Data for this exercise below:
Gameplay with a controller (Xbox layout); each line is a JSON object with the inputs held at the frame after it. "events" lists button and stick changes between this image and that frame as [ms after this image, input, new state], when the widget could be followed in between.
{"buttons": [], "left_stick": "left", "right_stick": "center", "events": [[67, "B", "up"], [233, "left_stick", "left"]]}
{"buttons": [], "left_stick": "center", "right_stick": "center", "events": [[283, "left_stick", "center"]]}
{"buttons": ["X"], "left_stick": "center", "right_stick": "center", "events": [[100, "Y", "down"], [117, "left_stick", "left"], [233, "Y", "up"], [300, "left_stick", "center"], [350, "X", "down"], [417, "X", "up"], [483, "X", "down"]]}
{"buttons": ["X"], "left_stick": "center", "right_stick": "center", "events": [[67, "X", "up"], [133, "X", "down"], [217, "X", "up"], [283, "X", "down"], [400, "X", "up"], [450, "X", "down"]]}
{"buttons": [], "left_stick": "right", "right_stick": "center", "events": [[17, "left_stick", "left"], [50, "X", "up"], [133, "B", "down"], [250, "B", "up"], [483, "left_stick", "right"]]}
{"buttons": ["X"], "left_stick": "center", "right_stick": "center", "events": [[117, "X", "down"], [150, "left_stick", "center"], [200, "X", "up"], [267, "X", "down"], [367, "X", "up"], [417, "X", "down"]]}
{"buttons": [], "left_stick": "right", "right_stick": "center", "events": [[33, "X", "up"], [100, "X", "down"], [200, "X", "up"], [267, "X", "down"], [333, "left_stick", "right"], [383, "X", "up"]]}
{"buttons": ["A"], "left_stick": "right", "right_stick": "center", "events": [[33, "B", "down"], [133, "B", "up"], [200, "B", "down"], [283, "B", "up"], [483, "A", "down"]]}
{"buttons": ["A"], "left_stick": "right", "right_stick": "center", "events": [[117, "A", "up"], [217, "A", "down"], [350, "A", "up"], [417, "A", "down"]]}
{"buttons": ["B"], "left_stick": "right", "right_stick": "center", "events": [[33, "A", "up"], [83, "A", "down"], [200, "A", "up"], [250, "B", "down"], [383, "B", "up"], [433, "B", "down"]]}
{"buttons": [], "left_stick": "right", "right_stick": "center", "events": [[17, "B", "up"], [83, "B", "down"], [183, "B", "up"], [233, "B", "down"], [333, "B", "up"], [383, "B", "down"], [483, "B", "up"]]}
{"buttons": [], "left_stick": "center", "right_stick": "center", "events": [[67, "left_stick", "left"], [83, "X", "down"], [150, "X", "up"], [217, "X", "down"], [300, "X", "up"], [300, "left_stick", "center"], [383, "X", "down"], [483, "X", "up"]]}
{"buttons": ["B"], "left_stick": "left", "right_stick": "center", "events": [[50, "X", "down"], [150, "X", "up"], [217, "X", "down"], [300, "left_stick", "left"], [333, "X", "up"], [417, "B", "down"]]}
End of Data for this exercise.
-- Task details --
Reproduce every line of the data exactly as it was written.

-- Problem solution --
Gameplay with a controller (Xbox layout); each line is a JSON object with the inputs held at the frame after it. "events" lists button and stick changes between this image and that frame as [ms after this image, input, new state], when the widget could be followed in between.
{"buttons": [], "left_stick": "left", "right_stick": "center", "events": [[67, "B", "up"], [233, "left_stick", "left"]]}
{"buttons": [], "left_stick": "center", "right_stick": "center", "events": [[283, "left_stick", "center"]]}
{"buttons": ["X"], "left_stick": "center", "right_stick": "center", "events": [[100, "Y", "down"], [117, "left_stick", "left"], [233, "Y", "up"], [300, "left_stick", "center"], [350, "X", "down"], [417, "X", "up"], [483, "X", "down"]]}
{"buttons": ["X"], "left_stick": "center", "right_stick": "center", "events": [[67, "X", "up"], [133, "X", "down"], [217, "X", "up"], [283, "X", "down"], [400, "X", "up"], [450, "X", "down"]]}
{"buttons": [], "left_stick": "right", "right_stick": "center", "events": [[17, "left_stick", "left"], [50, "X", "up"], [133, "B", "down"], [250, "B", "up"], [483, "left_stick", "right"]]}
{"buttons": ["X"], "left_stick": "center", "right_stick": "center", "events": [[117, "X", "down"], [150, "left_stick", "center"], [200, "X", "up"], [267, "X", "down"], [367, "X", "up"], [417, "X", "down"]]}
{"buttons": [], "left_stick": "right", "right_stick": "center", "events": [[33, "X", "up"], [100, "X", "down"], [200, "X", "up"], [267, "X", "down"], [333, "left_stick", "right"], [383, "X", "up"]]}
{"buttons": ["A"], "left_stick": "right", "right_stick": "center", "events": [[33, "B", "down"], [133, "B", "up"], [200, "B", "down"], [283, "B", "up"], [483, "A", "down"]]}
{"buttons": ["A"], "left_stick": "right", "right_stick": "center", "events": [[117, "A", "up"], [217, "A", "down"], [350, "A", "up"], [417, "A", "down"]]}
{"buttons": ["B"], "left_stick": "right", "right_stick": "center", "events": [[33, "A", "up"], [83, "A", "down"], [200, "A", "up"], [250, "B", "down"], [383, "B", "up"], [433, "B", "down"]]}
{"buttons": [], "left_stick": "right", "right_stick": "center", "events": [[17, "B", "up"], [83, "B", "down"], [183, "B", "up"], [233, "B", "down"], [333, "B", "up"], [383, "B", "down"], [483, "B", "up"]]}
{"buttons": [], "left_stick": "center", "right_stick": "center", "events": [[67, "left_stick", "left"], [83, "X", "down"], [150, "X", "up"], [217, "X", "down"], [300, "X", "up"], [300, "left_stick", "center"], [383, "X", "down"], [483, "X", "up"]]}
{"buttons": ["B"], "left_stick": "left", "right_stick": "center", "events": [[50, "X", "down"], [150, "X", "up"], [217, "X", "down"], [300, "left_stick", "left"], [333, "X", "up"], [417, "B", "down"]]}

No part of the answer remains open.